Monstres et compagnie est la plus grande usine à cris du monde des monstres, et au sein de celle-ci Sullivan (John Goodman) et Bob (Billy Crystal), sont le meilleur duo de l'entreprise, capables d'effrayer tous les enfants du monde sans grande difficulté. Mais un jour, Bob & Sullivan découvrent un complot organisé par Randall (Steve Buscemi), un collègue fourbe, et se retrouvent à devoir s'occuper de Boo (Mary Gibbs), une fillette égarée dans leur monde...
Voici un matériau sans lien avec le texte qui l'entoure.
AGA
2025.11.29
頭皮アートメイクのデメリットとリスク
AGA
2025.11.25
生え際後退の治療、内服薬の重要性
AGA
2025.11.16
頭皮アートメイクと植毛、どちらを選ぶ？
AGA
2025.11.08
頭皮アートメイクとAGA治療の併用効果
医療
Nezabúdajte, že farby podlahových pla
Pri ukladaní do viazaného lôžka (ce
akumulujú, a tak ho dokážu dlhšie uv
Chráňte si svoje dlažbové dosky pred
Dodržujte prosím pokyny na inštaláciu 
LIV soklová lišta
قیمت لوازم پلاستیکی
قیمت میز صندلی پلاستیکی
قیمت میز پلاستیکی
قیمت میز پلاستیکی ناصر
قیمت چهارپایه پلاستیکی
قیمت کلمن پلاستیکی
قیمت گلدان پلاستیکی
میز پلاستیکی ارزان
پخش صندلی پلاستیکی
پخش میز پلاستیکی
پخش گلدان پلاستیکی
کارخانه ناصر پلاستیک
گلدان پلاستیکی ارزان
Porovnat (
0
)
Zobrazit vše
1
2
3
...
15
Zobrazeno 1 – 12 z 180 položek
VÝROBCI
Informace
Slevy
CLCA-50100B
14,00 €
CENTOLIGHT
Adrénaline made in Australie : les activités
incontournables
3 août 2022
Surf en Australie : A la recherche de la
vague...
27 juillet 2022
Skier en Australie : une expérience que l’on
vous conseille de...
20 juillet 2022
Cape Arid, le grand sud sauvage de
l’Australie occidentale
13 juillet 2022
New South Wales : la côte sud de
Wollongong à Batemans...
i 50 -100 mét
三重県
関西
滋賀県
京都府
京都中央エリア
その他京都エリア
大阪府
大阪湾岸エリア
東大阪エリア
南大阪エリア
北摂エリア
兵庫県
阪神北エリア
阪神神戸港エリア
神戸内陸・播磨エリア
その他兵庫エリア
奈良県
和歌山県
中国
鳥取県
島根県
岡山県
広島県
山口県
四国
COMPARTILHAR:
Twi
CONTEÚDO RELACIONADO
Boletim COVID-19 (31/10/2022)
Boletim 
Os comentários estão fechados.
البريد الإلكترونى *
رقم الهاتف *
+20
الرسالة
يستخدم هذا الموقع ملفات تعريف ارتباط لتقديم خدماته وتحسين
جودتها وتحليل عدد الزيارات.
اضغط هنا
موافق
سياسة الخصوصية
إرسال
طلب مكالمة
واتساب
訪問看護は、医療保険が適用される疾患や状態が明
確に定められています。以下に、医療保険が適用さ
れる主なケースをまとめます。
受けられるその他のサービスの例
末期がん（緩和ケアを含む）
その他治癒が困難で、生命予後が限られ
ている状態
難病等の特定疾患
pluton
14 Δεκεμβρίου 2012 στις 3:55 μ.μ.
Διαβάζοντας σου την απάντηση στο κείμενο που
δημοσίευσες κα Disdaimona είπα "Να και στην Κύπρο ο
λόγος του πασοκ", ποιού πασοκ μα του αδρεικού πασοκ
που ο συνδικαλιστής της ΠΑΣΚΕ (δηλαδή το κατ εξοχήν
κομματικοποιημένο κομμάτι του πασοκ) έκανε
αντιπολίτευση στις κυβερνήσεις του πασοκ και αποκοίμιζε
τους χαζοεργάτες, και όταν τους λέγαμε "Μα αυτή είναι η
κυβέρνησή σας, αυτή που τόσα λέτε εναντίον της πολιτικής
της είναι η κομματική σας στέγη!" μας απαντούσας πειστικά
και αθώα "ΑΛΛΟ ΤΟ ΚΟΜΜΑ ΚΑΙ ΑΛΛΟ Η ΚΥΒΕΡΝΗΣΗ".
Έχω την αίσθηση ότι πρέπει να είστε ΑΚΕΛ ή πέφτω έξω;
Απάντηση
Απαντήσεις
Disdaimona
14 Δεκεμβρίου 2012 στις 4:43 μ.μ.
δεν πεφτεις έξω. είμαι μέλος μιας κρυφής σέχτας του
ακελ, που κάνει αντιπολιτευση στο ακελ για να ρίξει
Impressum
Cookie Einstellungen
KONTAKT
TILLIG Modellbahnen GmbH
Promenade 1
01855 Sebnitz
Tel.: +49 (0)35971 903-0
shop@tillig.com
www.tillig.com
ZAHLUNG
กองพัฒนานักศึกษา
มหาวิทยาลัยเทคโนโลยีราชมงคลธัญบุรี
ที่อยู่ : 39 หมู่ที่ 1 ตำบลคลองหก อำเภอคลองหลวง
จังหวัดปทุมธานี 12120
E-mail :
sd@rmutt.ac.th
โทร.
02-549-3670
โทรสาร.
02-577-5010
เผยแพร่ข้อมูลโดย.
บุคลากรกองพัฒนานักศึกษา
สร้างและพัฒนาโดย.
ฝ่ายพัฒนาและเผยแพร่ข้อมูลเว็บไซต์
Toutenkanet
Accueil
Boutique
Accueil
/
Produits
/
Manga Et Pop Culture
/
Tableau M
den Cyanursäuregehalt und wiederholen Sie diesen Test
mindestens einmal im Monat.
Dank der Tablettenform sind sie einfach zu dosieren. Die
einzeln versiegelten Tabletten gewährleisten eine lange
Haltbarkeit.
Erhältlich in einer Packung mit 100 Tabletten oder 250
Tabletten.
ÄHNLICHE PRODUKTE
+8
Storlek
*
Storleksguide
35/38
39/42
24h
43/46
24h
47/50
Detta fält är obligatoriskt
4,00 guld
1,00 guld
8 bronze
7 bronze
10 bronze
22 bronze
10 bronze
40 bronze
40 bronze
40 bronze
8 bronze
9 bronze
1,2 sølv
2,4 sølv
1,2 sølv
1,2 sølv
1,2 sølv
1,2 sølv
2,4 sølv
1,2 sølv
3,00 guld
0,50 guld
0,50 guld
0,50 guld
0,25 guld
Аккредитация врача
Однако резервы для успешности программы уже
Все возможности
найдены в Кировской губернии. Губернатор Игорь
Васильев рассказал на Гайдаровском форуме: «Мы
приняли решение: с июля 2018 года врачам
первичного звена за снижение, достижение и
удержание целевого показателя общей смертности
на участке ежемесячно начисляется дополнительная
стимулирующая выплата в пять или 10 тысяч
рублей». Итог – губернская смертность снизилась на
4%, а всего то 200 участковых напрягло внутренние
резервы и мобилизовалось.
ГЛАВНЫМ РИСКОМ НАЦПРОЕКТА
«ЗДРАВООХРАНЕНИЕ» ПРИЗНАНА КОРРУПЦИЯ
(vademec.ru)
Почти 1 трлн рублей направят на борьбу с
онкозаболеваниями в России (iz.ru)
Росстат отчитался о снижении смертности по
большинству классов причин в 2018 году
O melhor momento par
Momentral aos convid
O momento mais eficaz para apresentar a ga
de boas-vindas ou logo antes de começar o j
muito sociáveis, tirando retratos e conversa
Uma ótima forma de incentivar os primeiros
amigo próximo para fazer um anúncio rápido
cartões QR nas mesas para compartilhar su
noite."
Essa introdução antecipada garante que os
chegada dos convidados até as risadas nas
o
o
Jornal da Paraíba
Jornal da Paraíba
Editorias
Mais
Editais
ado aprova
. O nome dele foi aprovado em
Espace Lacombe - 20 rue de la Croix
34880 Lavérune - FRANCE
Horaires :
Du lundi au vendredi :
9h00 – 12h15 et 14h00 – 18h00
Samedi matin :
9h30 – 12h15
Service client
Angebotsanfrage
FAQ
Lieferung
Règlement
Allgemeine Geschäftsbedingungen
Un Pixar old-school, que je viens à peine de découvrir (mieux vaut tard que jamais), et qui m'a pourtant immédiatement charmé, à la fois dynamique, inventif, drôle, adorable et, pour l'époque, plutôt bluffant par moments.

4.5/6

Monstres Academy (Monsters University) :

Depuis sa plus tendre enfance, Bob (Billy Crystal) a toujours rêvé de devenir un monstre de Monstres et compagnie. Afin d'y parvenir, il s'inscrit à la Monstres Academy, mais il découvre rapidement que tout y est géré par des cliques, et que lui, monstre minuscule, est méprisé par une bonne partie de ses semblables, y compris Sullivan (John Goodman), fils de bonne famille qui profite de son nom et de sa taille pour avancer dans la vie...

Une préquelle à Monstres et Cie, ce n'était pas forcément un projet que l'on réclamait à corps et à cris, et pourtant, la voilà : un campus movie assez basique et prévisible, transposé dans l'univers des Monstres, et qui ne vaut vraiment que pour sa production et sa direction artistique impeccables.

Le reste n'est pas mauvais, mais dans l'ensemble, c'est vraiment du déjà vu au cinéma.